Dear Alex,
Today I turn 52. I have friends who have died at this age, and some younger. I think about 52 and what it means in terms of age and time. I’m fortunate. The Anasazi lived until their teeth wore out around the age of 35. At the beginning of the twentieth century, life expectancy in the United States was 47. Today, Somalians, if they’re lucky, can expect to live until they are 49.
If I was Somali in Somalia, my people would celebrate my long and illustrious life. In the U.S., I feel lucky to be so old.
Age treats me well. I can deal with joint stiffness. I get around the house, at least, even in the middle of the night when sleep doesn’t come so easily. I can even stand from kneeling like a serf after the lord’s left the courtyard. I don’t wake up singing anymore, but a shower and a cup of coffee clears the morning fuzz out of my head.
Compatriots my age bitch and moan. “Goddamn, I’m old,” they say. They are youngsters compared to their dirt-hoeing ancestors, who really were old at 50. I can just imagine that when my mates are 90, they will say, “Goddamn, I’m old.” The difference between them and me is that I will say it for the first time when I’m 90. They will have been complaining about age for four full decades. The routine of that makes me dizzy and I feel sorry for them.
My complaint is about time. Psychologists and doctors have done studieson the ways that people perceive time. Time itself doesn’t speed up or slow down. At least I think it doesn’t. But when I was young, everything moved so slowly. The wait in the doctor’s office or car repair shop lumbered past like a geological epoch. How long was the time between lunch and then end of the school day? How long did I have to wait after school for my mom to take me to Cub Scout baseball?
I perceive time as moving faster and faster as the days past. I am not alone nor is my story new to me. Most older people feel time moving more quickly, I think. When we are young, time is heavy. It feels like the weight of the ocean. As we get older, time loses mass. It shrivels up, gets smaller and more easily stepped over. It transforms into something light, ethereal, almost nonexistent. We wake up one morning and realize we have lost a week, a month, or even a year. Our children have grown and we sag at the edges. We dream of the weight of the ocean. We want it to crush us so that we’ll feel young again.

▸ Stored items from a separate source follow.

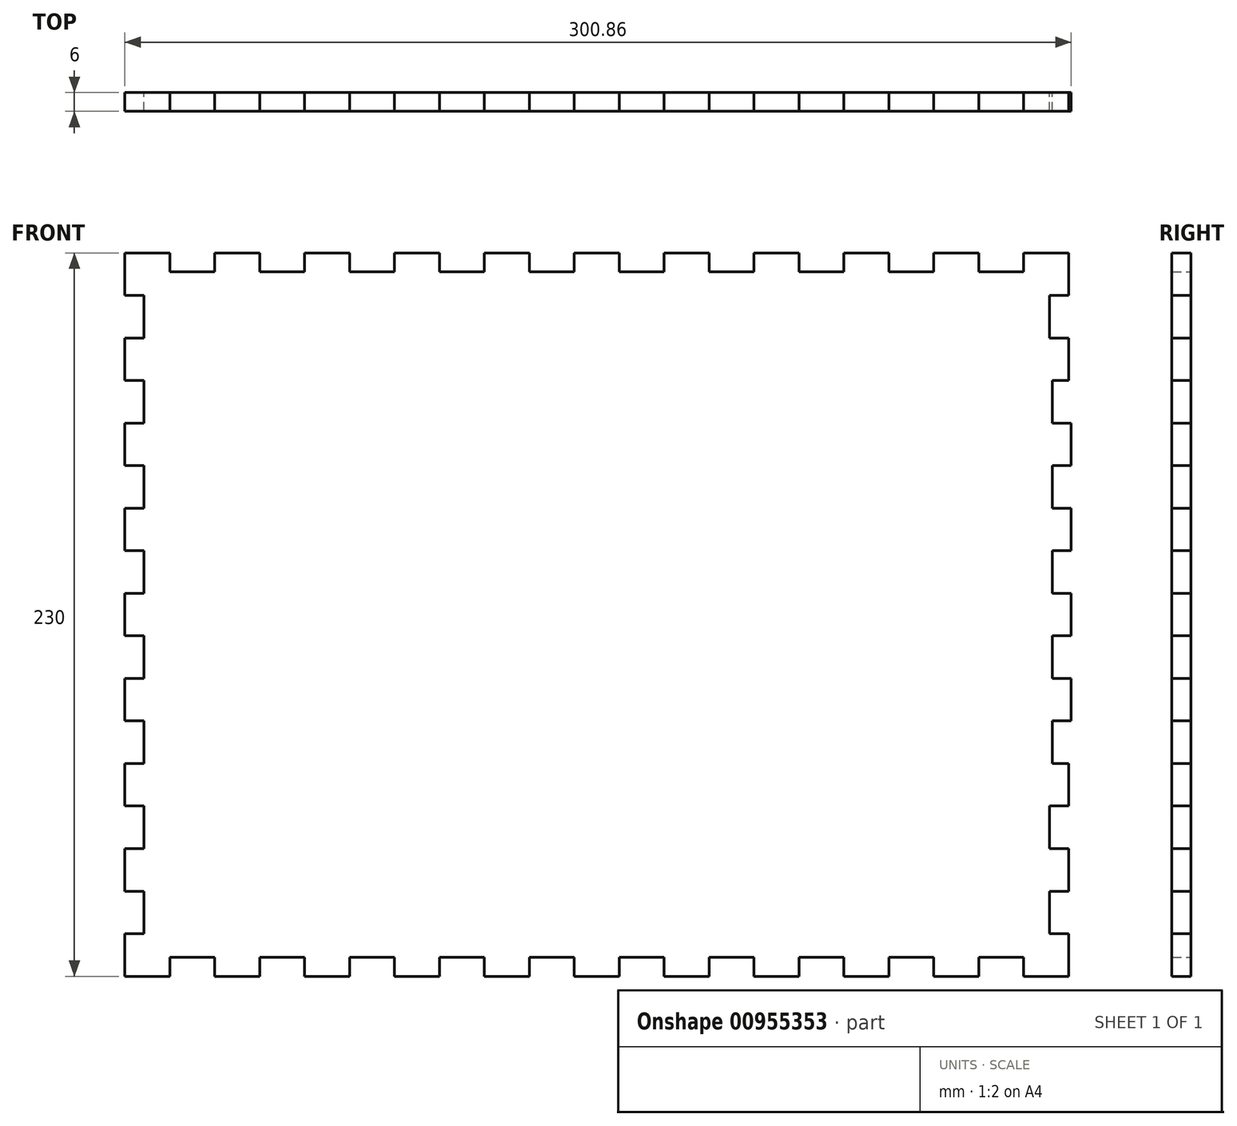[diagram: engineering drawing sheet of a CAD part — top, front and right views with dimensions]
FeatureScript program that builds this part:
annotation { "Feature Type Name" : "Feature", "Feature Type Description" : "" }
export const myFeature = defineFeature(function(context is Context, id is Id, definition is map)
    precondition{}
    {
        {
            var Q0;
            Q0=qCreatedBy(makeId("Front.planeOp"),FACE);
            var sketch = newSketch(context, id + "F0", { "sketchPlane" : qUnion([Q0])});
            skLineSegment(sketch, "E0.left", {"start": v(149.57, 115) * mm, "end": v(149.57, 115.47) * mm});
            skLineSegment(sketch, "E1", {"start": v(-150.43, 115) * mm, "end": v(-136.14, 115) * mm});
            skLineSegment(sketch, "E2", {"start": v(-136.14, 115) * mm, "end": v(-136.14, 109) * mm});
            skLineSegment(sketch, "E3", {"start": v(-136.14, 109) * mm, "end": v(-121.86, 109) * mm});
            skLineSegment(sketch, "E4", {"start": v(-121.86, 109) * mm, "end": v(-121.86, 115) * mm});
            skLineSegment(sketch, "E5", {"start": v(-121.86, 115) * mm, "end": v(-107.57, 115) * mm});
            skLineSegment(sketch, "E6.1.0.1", {"start": v(-93.29, 115) * mm, "end": v(-79, 115) * mm});
            skLineSegment(sketch, "E6.1.0.2", {"start": v(-107.57, 109) * mm, "end": v(-93.29, 109) * mm});
            skLineSegment(sketch, "E6.1.0.3", {"start": v(-107.57, 115) * mm, "end": v(-107.57, 109) * mm});
            skLineSegment(sketch, "E6.1.0.4", {"start": v(-93.29, 109) * mm, "end": v(-93.29, 115) * mm});
            skLineSegment(sketch, "E6.2.0.0", {"start": v(-93.29, 115) * mm, "end": v(-79, 115) * mm});
            skLineSegment(sketch, "E6.2.0.1", {"start": v(-64.72, 115) * mm, "end": v(-50.43, 115) * mm});
            skLineSegment(sketch, "E6.2.0.2", {"start": v(-79, 109) * mm, "end": v(-64.72, 109) * mm});
            skLineSegment(sketch, "E6.2.0.3", {"start": v(-79, 115) * mm, "end": v(-79, 109) * mm});
            skLineSegment(sketch, "E6.2.0.4", {"start": v(-64.72, 109) * mm, "end": v(-64.72, 115) * mm});
            skLineSegment(sketch, "E6.3.0.0", {"start": v(-64.72, 115) * mm, "end": v(-50.43, 115) * mm});
            skLineSegment(sketch, "E6.3.0.1", {"start": v(-36.14, 115) * mm, "end": v(-21.86, 115) * mm});
            skLineSegment(sketch, "E6.3.0.2", {"start": v(-50.43, 109) * mm, "end": v(-36.14, 109) * mm});
            skLineSegment(sketch, "E6.3.0.3", {"start": v(-50.43, 115) * mm, "end": v(-50.43, 109) * mm});
            skLineSegment(sketch, "E6.3.0.4", {"start": v(-36.14, 109) * mm, "end": v(-36.14, 115) * mm});
            skLineSegment(sketch, "E6.4.0.0", {"start": v(-36.14, 115) * mm, "end": v(-21.86, 115) * mm});
            skLineSegment(sketch, "E6.4.0.1", {"start": v(-7.57, 115) * mm, "end": v(6.71, 115) * mm});
            skLineSegment(sketch, "E6.4.0.2", {"start": v(-21.86, 109) * mm, "end": v(-7.57, 109) * mm});
            skLineSegment(sketch, "E6.4.0.3", {"start": v(-21.86, 115) * mm, "end": v(-21.86, 109) * mm});
            skLineSegment(sketch, "E6.4.0.4", {"start": v(-7.57, 109) * mm, "end": v(-7.57, 115) * mm});
            skLineSegment(sketch, "E6.5.0.0", {"start": v(-7.57, 115) * mm, "end": v(6.71, 115) * mm});
            skLineSegment(sketch, "E6.5.0.1", {"start": v(21, 115) * mm, "end": v(35.28, 115) * mm});
            skLineSegment(sketch, "E6.5.0.2", {"start": v(6.71, 109) * mm, "end": v(21, 109) * mm});
            skLineSegment(sketch, "E6.5.0.3", {"start": v(6.71, 115) * mm, "end": v(6.71, 109) * mm});
            skLineSegment(sketch, "E6.5.0.4", {"start": v(21, 109) * mm, "end": v(21, 115) * mm});
            skLineSegment(sketch, "E6.6.0.0", {"start": v(21, 115) * mm, "end": v(35.28, 115) * mm});
            skLineSegment(sketch, "E6.6.0.1", {"start": v(49.57, 115) * mm, "end": v(63.86, 115) * mm});
            skLineSegment(sketch, "E6.6.0.2", {"start": v(35.28, 109) * mm, "end": v(49.57, 109) * mm});
            skLineSegment(sketch, "E6.6.0.3", {"start": v(35.28, 115) * mm, "end": v(35.28, 109) * mm});
            skLineSegment(sketch, "E6.6.0.4", {"start": v(49.57, 109) * mm, "end": v(49.57, 115) * mm});
            skLineSegment(sketch, "E6.7.0.0", {"start": v(49.57, 115) * mm, "end": v(63.86, 115) * mm});
            skLineSegment(sketch, "E6.7.0.1", {"start": v(78.14, 115) * mm, "end": v(92.43, 115) * mm});
            skLineSegment(sketch, "E6.7.0.2", {"start": v(63.86, 109) * mm, "end": v(78.14, 109) * mm});
            skLineSegment(sketch, "E6.7.0.3", {"start": v(63.86, 115) * mm, "end": v(63.86, 109) * mm});
            skLineSegment(sketch, "E6.7.0.4", {"start": v(78.14, 109) * mm, "end": v(78.14, 115) * mm});
            skLineSegment(sketch, "E6.8.0.0", {"start": v(78.14, 115) * mm, "end": v(92.43, 115) * mm});
            skLineSegment(sketch, "E6.8.0.1", {"start": v(106.71, 115) * mm, "end": v(121, 115) * mm});
            skLineSegment(sketch, "E6.8.0.2", {"start": v(92.43, 109) * mm, "end": v(106.71, 109) * mm});
            skLineSegment(sketch, "E6.8.0.3", {"start": v(92.43, 115) * mm, "end": v(92.43, 109) * mm});
            skLineSegment(sketch, "E6.8.0.4", {"start": v(106.71, 109) * mm, "end": v(106.71, 115) * mm});
            skLineSegment(sketch, "E6.9.0.0", {"start": v(106.71, 115) * mm, "end": v(121, 115) * mm});
            skLineSegment(sketch, "E6.9.0.1", {"start": v(135.28, 115) * mm, "end": v(149.57, 115) * mm});
            skLineSegment(sketch, "E6.9.0.2", {"start": v(121, 109) * mm, "end": v(135.28, 109) * mm});
            skLineSegment(sketch, "E6.9.0.3", {"start": v(121, 115) * mm, "end": v(121, 109) * mm});
            skLineSegment(sketch, "E6.9.0.4", {"start": v(135.28, 109) * mm, "end": v(135.28, 115) * mm});
            skLineSegment(sketch, "E6.direction1", {"start": v(-150.43, 115) * mm, "end": v(-121.86, 115) * mm, "construction": true});
            skLineSegment(sketch, "E7.MirrorCS", {"start": v(-121.86, -109) * mm, "end": v(-121.86, -115) * mm});
            skLineSegment(sketch, "E8.MirrorCS", {"start": v(-93.29, -109) * mm, "end": v(-93.29, -115) * mm});
            skLineSegment(sketch, "E9.MirrorCS", {"start": v(-107.57, -115) * mm, "end": v(-107.57, -109) * mm});
            skLineSegment(sketch, "E10.MirrorCS", {"start": v(92.43, -115) * mm, "end": v(92.43, -109) * mm});
            skLineSegment(sketch, "E11.MirrorCS", {"start": v(-64.72, -109) * mm, "end": v(-64.72, -115) * mm});
            skLineSegment(sketch, "E12.MirrorCS", {"start": v(6.71, -115) * mm, "end": v(6.71, -109) * mm});
            skLineSegment(sketch, "E13.MirrorCS", {"start": v(121, -115) * mm, "end": v(121, -109) * mm});
            skLineSegment(sketch, "E14.MirrorCS", {"start": v(-79, -115) * mm, "end": v(-79, -109) * mm});
            skLineSegment(sketch, "E15.MirrorCS", {"start": v(-7.57, -109) * mm, "end": v(-7.57, -115) * mm});
            skLineSegment(sketch, "E16.MirrorCS", {"start": v(21, -109) * mm, "end": v(21, -115) * mm});
            skLineSegment(sketch, "E17.MirrorCS", {"start": v(-50.43, -115) * mm, "end": v(-50.43, -109) * mm});
            skLineSegment(sketch, "E18.MirrorCS", {"start": v(-36.14, -109) * mm, "end": v(-36.14, -115) * mm});
            skLineSegment(sketch, "E19.MirrorCS", {"start": v(78.14, -109) * mm, "end": v(78.14, -115) * mm});
            skLineSegment(sketch, "E20.MirrorCS", {"start": v(-21.86, -115) * mm, "end": v(-21.86, -109) * mm});
            skLineSegment(sketch, "E21.MirrorCS", {"start": v(35.28, -115) * mm, "end": v(35.28, -109) * mm});
            skLineSegment(sketch, "E22.MirrorCS", {"start": v(106.71, -109) * mm, "end": v(106.71, -115) * mm});
            skLineSegment(sketch, "E23.MirrorCS", {"start": v(49.57, -109) * mm, "end": v(49.57, -115) * mm});
            skLineSegment(sketch, "E24.MirrorCS", {"start": v(63.86, -115) * mm, "end": v(63.86, -109) * mm});
            skLineSegment(sketch, "E25.MirrorCS", {"start": v(-136.14, -115) * mm, "end": v(-136.14, -109) * mm});
            skLineSegment(sketch, "E26.MirrorCS", {"start": v(135.28, -109) * mm, "end": v(135.28, -115) * mm});
            skLineSegment(sketch, "E27.MirrorCS", {"start": v(49.57, -115) * mm, "end": v(63.86, -115) * mm});
            skLineSegment(sketch, "E28.MirrorCS", {"start": v(-93.29, -115) * mm, "end": v(-79, -115) * mm});
            skLineSegment(sketch, "E29.MirrorCS", {"start": v(-36.14, -115) * mm, "end": v(-21.86, -115) * mm});
            skLineSegment(sketch, "E30.MirrorCS", {"start": v(21, -115) * mm, "end": v(35.28, -115) * mm});
            skLineSegment(sketch, "E31.MirrorCS", {"start": v(78.14, -115) * mm, "end": v(92.43, -115) * mm});
            skLineSegment(sketch, "E32.MirrorCS", {"start": v(106.71, -115) * mm, "end": v(121, -115) * mm});
            skLineSegment(sketch, "E33.MirrorCS", {"start": v(-150.43, -115) * mm, "end": v(-136.14, -115) * mm});
            skLineSegment(sketch, "E34.MirrorCS", {"start": v(-7.57, -115) * mm, "end": v(6.71, -115) * mm});
            skLineSegment(sketch, "E35.MirrorCS", {"start": v(-121.86, -115) * mm, "end": v(-107.57, -115) * mm});
            skLineSegment(sketch, "E36.MirrorCS", {"start": v(-64.72, -115) * mm, "end": v(-50.43, -115) * mm});
            skLineSegment(sketch, "E37.MirrorCS", {"start": v(135.28, -115) * mm, "end": v(149.57, -115) * mm});
            skLineSegment(sketch, "E38.MirrorCS", {"start": v(63.86, -109) * mm, "end": v(78.14, -109) * mm});
            skLineSegment(sketch, "E39.MirrorCS", {"start": v(-21.86, -109) * mm, "end": v(-7.57, -109) * mm});
            skLineSegment(sketch, "E40.MirrorCS", {"start": v(-150.43, -115) * mm, "end": v(-121.86, -115) * mm, "construction": true});
            skLineSegment(sketch, "E41.MirrorCS", {"start": v(35.28, -109) * mm, "end": v(49.57, -109) * mm});
            skLineSegment(sketch, "E42.MirrorCS", {"start": v(6.71, -109) * mm, "end": v(21, -109) * mm});
            skLineSegment(sketch, "E43.MirrorCS", {"start": v(-107.57, -109) * mm, "end": v(-93.29, -109) * mm});
            skLineSegment(sketch, "E44.MirrorCS", {"start": v(92.43, -109) * mm, "end": v(106.71, -109) * mm});
            skLineSegment(sketch, "E45.MirrorCS", {"start": v(121, -109) * mm, "end": v(135.28, -109) * mm});
            skLineSegment(sketch, "E46.MirrorCS", {"start": v(-136.14, -109) * mm, "end": v(-121.86, -109) * mm});
            skLineSegment(sketch, "E47.MirrorCS", {"start": v(-79, -109) * mm, "end": v(-64.72, -109) * mm});
            skLineSegment(sketch, "E48.MirrorCS", {"start": v(-50.43, -109) * mm, "end": v(-36.14, -109) * mm});
            skLineSegment(sketch, "E49", {"start": v(-150.43, -115) * mm, "end": v(-150.43, -101.47) * mm});
            skLineSegment(sketch, "E50", {"start": v(-150.43, -101.47) * mm, "end": v(-144.43, -101.47) * mm});
            skLineSegment(sketch, "E51", {"start": v(-144.43, -101.47) * mm, "end": v(-144.43, -87.94) * mm});
            skLineSegment(sketch, "E52", {"start": v(-144.43, -87.94) * mm, "end": v(-150.43, -87.94) * mm});
            skLineSegment(sketch, "E53", {"start": v(-150.43, -87.94) * mm, "end": v(-150.43, -74.41) * mm});
            skLineSegment(sketch, "E54.1.0.0", {"start": v(-144.43, -60.88) * mm, "end": v(-150.43, -60.88) * mm});
            skLineSegment(sketch, "E54.1.0.2", {"start": v(-144.43, -74.41) * mm, "end": v(-144.43, -60.88) * mm});
            skLineSegment(sketch, "E54.1.0.3", {"start": v(-150.43, -60.88) * mm, "end": v(-150.43, -47.35) * mm});
            skLineSegment(sketch, "E54.1.0.4", {"start": v(-150.43, -74.41) * mm, "end": v(-144.43, -74.41) * mm});
            skLineSegment(sketch, "E54.2.0.0", {"start": v(-144.43, -33.82) * mm, "end": v(-150.43, -33.82) * mm});
            skLineSegment(sketch, "E54.2.0.1", {"start": v(-150.43, -60.88) * mm, "end": v(-150.43, -47.35) * mm});
            skLineSegment(sketch, "E54.2.0.2", {"start": v(-144.43, -47.35) * mm, "end": v(-144.43, -33.82) * mm});
            skLineSegment(sketch, "E54.2.0.3", {"start": v(-150.43, -33.82) * mm, "end": v(-150.43, -20.3) * mm});
            skLineSegment(sketch, "E54.2.0.4", {"start": v(-150.43, -47.35) * mm, "end": v(-144.43, -47.35) * mm});
            skLineSegment(sketch, "E54.direction1", {"start": v(-150.43, -115) * mm, "end": v(-150.43, -87.94) * mm, "construction": true});
            skLineSegment(sketch, "E55.0.3.0", {"start": v(-144.43, -6.76) * mm, "end": v(-150.43, -6.76) * mm});
            skLineSegment(sketch, "E55.6.3.0", {"start": v(-144.43, -20.3) * mm, "end": v(-144.43, -6.76) * mm});
            skLineSegment(sketch, "E55.9.3.0", {"start": v(-150.43, -6.76) * mm, "end": v(-150.43, 6.76) * mm});
            skLineSegment(sketch, "E55.12.3.0", {"start": v(-150.43, -20.3) * mm, "end": v(-144.43, -20.3) * mm});
            skLineSegment(sketch, "E55.0.4.0", {"start": v(-144.43, 20.3) * mm, "end": v(-150.43, 20.3) * mm});
            skLineSegment(sketch, "E55.3.4.0", {"start": v(-150.43, -6.76) * mm, "end": v(-150.43, 6.76) * mm});
            skLineSegment(sketch, "E55.6.4.0", {"start": v(-144.43, 6.76) * mm, "end": v(-144.43, 20.3) * mm});
            skLineSegment(sketch, "E55.9.4.0", {"start": v(-150.43, 20.3) * mm, "end": v(-150.43, 33.82) * mm});
            skLineSegment(sketch, "E55.12.4.0", {"start": v(-150.43, 6.76) * mm, "end": v(-144.43, 6.76) * mm});
            skLineSegment(sketch, "E56.0.5.0", {"start": v(-144.43, 47.35) * mm, "end": v(-150.43, 47.35) * mm});
            skLineSegment(sketch, "E56.6.5.0", {"start": v(-144.43, 33.82) * mm, "end": v(-144.43, 47.35) * mm});
            skLineSegment(sketch, "E56.9.5.0", {"start": v(-150.43, 47.35) * mm, "end": v(-150.43, 60.88) * mm});
            skLineSegment(sketch, "E56.12.5.0", {"start": v(-150.43, 33.82) * mm, "end": v(-144.43, 33.82) * mm});
            skLineSegment(sketch, "E56.0.6.0", {"start": v(-144.43, 74.41) * mm, "end": v(-150.43, 74.41) * mm});
            skLineSegment(sketch, "E56.3.6.0", {"start": v(-150.43, 47.35) * mm, "end": v(-150.43, 60.88) * mm});
            skLineSegment(sketch, "E56.6.6.0", {"start": v(-144.43, 60.88) * mm, "end": v(-144.43, 74.41) * mm});
            skLineSegment(sketch, "E56.9.6.0", {"start": v(-150.43, 74.41) * mm, "end": v(-150.43, 87.94) * mm});
            skLineSegment(sketch, "E56.12.6.0", {"start": v(-150.43, 60.88) * mm, "end": v(-144.43, 60.88) * mm});
            skLineSegment(sketch, "E57.0.7.0", {"start": v(-144.43, 101.47) * mm, "end": v(-150.43, 101.47) * mm});
            skLineSegment(sketch, "E57.6.7.0", {"start": v(-144.43, 87.94) * mm, "end": v(-144.43, 101.47) * mm});
            skLineSegment(sketch, "E57.9.7.0", {"start": v(-150.43, 101.47) * mm, "end": v(-150.43, 115) * mm});
            skLineSegment(sketch, "E57.12.7.0", {"start": v(-150.43, 87.94) * mm, "end": v(-144.43, 87.94) * mm});
            skLineSegment(sketch, "E58.MirrorCS", {"start": v(150.43, -33.82) * mm, "end": v(150.43, -20.3) * mm});
            skLineSegment(sketch, "E59.MirrorCS", {"start": v(150.43, 6.76) * mm, "end": v(144.43, 6.76) * mm});
            skLineSegment(sketch, "E60.MirrorCS", {"start": v(150.43, 33.82) * mm, "end": v(144.43, 33.82) * mm});
            skLineSegment(sketch, "E61.MirrorCS", {"start": v(150.43, 60.88) * mm, "end": v(144.43, 60.88) * mm});
            skLineSegment(sketch, "E62.MirrorCS", {"start": v(144.43, 20.3) * mm, "end": v(150.43, 20.3) * mm});
            skLineSegment(sketch, "E63.MirrorCS", {"start": v(149.57, -60.88) * mm, "end": v(149.57, -47.35) * mm});
            skLineSegment(sketch, "E64.MirrorCS", {"start": v(144.43, -6.76) * mm, "end": v(150.43, -6.76) * mm});
            skLineSegment(sketch, "E65.MirrorCS", {"start": v(144.43, 60.88) * mm, "end": v(144.43, 74.41) * mm});
            skLineSegment(sketch, "E66.MirrorCS", {"start": v(144.43, 6.76) * mm, "end": v(144.43, 20.3) * mm});
            skLineSegment(sketch, "E67.MirrorCS", {"start": v(150.43, -20.3) * mm, "end": v(144.43, -20.3) * mm});
            skLineSegment(sketch, "E68.MirrorCS", {"start": v(144.43, 74.41) * mm, "end": v(149.57, 74.41) * mm});
            skLineSegment(sketch, "E69.MirrorCS", {"start": v(149.57, -47.35) * mm, "end": v(144.43, -47.35) * mm});
            skLineSegment(sketch, "E70.MirrorCS", {"start": v(144.43, -33.82) * mm, "end": v(150.43, -33.82) * mm});
            skLineSegment(sketch, "E71.MirrorCS", {"start": v(143.57, -101.47) * mm, "end": v(143.57, -87.94) * mm});
            skLineSegment(sketch, "E72.MirrorCS", {"start": v(143.57, -87.94) * mm, "end": v(149.57, -87.94) * mm});
            skLineSegment(sketch, "E73.MirrorCS", {"start": v(143.57, -60.88) * mm, "end": v(149.57, -60.88) * mm});
            skLineSegment(sketch, "E74.MirrorCS", {"start": v(149.57, -74.41) * mm, "end": v(143.57, -74.41) * mm});
            skLineSegment(sketch, "E75.MirrorCS", {"start": v(149.57, 101.47) * mm, "end": v(149.57, 115) * mm});
            skLineSegment(sketch, "E76.MirrorCS", {"start": v(143.57, 101.47) * mm, "end": v(149.57, 101.47) * mm});
            skLineSegment(sketch, "E77.MirrorCS", {"start": v(144.43, 33.82) * mm, "end": v(144.43, 47.35) * mm});
            skLineSegment(sketch, "E78.MirrorCS", {"start": v(144.43, 47.35) * mm, "end": v(150.43, 47.35) * mm});
            skLineSegment(sketch, "E79.MirrorCS", {"start": v(149.57, -101.47) * mm, "end": v(143.57, -101.47) * mm});
            skLineSegment(sketch, "E80.MirrorCS", {"start": v(149.57, 87.94) * mm, "end": v(143.57, 87.94) * mm});
            skLineSegment(sketch, "E81.MirrorCS", {"start": v(150.43, 47.35) * mm, "end": v(150.43, 60.88) * mm});
            skLineSegment(sketch, "E82.MirrorCS", {"start": v(150.43, -6.76) * mm, "end": v(150.43, 6.76) * mm});
            skLineSegment(sketch, "E83.MirrorCS", {"start": v(150.43, 20.3) * mm, "end": v(150.43, 33.82) * mm});
            skLineSegment(sketch, "E84.MirrorCS", {"start": v(149.57, -87.94) * mm, "end": v(149.57, -74.41) * mm});
            skLineSegment(sketch, "E85.MirrorCS", {"start": v(149.57, -115) * mm, "end": v(149.57, -101.47) * mm});
            skLineSegment(sketch, "E86.MirrorCS", {"start": v(149.57, -115) * mm, "end": v(149.57, -87.94) * mm, "construction": true});
            skLineSegment(sketch, "E87.MirrorCS", {"start": v(143.57, -74.41) * mm, "end": v(143.57, -60.88) * mm});
            skLineSegment(sketch, "E88.MirrorCS", {"start": v(144.43, -47.35) * mm, "end": v(144.43, -33.82) * mm});
            skLineSegment(sketch, "E89.MirrorCS", {"start": v(144.43, -20.3) * mm, "end": v(144.43, -6.76) * mm});
            skLineSegment(sketch, "E90.MirrorCS", {"start": v(149.57, 74.41) * mm, "end": v(149.57, 87.94) * mm});
            skLineSegment(sketch, "E91.MirrorCS", {"start": v(143.57, 87.94) * mm, "end": v(143.57, 101.47) * mm});
            skSolve(sketch);
        }
        {
            var Q0;
            Q0=makeQuery(id+"F0.imprint","IMPRINT",FACE,{"disambiguationData":[TD([[makeQuery(id+"F0.imprint","IMPRINT",EDGE,{"derivedFrom":sQuery(id+"F0.wireOp",EDGE,"E1")}),-1.0]])]});
            extrude(context, id + "F1", {"entities" : qUnion([Q0]), "depth" : 6 * mm, "offsetDistance" : 25 * mm});
        }
    });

How fast or slow time really does move is irrelevant. I can’t catch it or hold onto it and that bothers me. Time flees at my approach. Time reminds me of squirrels. Squirrels in the park always seem to be sitting close at hand. You think all you only need to take a step and you can snatch one up in your fingers. But you can never catch a squirrel. You take that step and they disappear up the tree. They skitter across the lawn and vanish in the leaves. That’s best, really. What do you do with a squirrel if you actually catch one? Some people eat them. Since I think animals are people too, it would be unseemly and cannibalistic for me to eat a squirrel I happened to catch with my bare hands in the park.
More to the point, this is the way my life has run recently: It’s Sunday night. I’m taking out the trash. I walk back past the cars and check the bike I have locked up to the front deck. I dump the refuse at the curb out of the way of the hawthorn tree so the men don’t get in the thorns. I go back into the house and sit down to watch some television with Joan. I get up and go to bed, looking forward to another week. Suddenly, it’s Sunday again. I’m taking out the trash. I find myself caught in my tracks, as if my feet have sunk into tar. Where has the week gone? I can count the innumerable things I accomplished and did. But no tally or accounting can make that time return or slow down the week ahead.
I cannot add anything new here. Writers, poets, and artists have complained about time slipping away for as many years as there have been artists, poets, and writers. Yet, when I look back twenty years and then think of the next twenty in the same way, well, I feel loss. I see pictures of my kids and get weepy. My god, I think, that was so long ago it and seems like just yesterday. The pictures remind me of my foibles and faults, all the times I was impatient as a father and intolerant as a human being. I relive being scared for my kids’ futures and for their health. I see now what I could not see then: So little of all the discipline and moral training matter. Did all the worry bring anything but heartache? If so, did it let them live for even a few hours longer? Why wasn’t I more gentle?
Time goes away like gas in the tank. The faster and more vigorously you drive, the quicker the tank empties. You can conserve, go slow, be cautious, but the tank empties all the same. You got a few more miles but no more time. Empty is empty. There’s no getting that fuel back.
On the other hand, I am not one to think, Gee, I wish I could do it over. There’s nothing worse than someone waxing nostalgically about the good old days. The good old days were rotten. I was afraid all the time. I lived in poverty. My work wore me out, gave me big, lumpy shoulders and knotty hands.
And here I stand, 52, wearing time like an old coat. You can see the cut of it, when it was made, and what happened to it over the years. You can even mend it if it’s torn a little here or there. You can darn a hole. But you can’t take up the sag or change that coat into something other than what it is after all it’s been through. You can only take it off and throw it away. When you take time off and throw it away, you die. That’s it. You don’t get any older than dead.
And that’s the good thing. I’m lucky to be old. If I make it past today, I’ll be that much older. Good for me.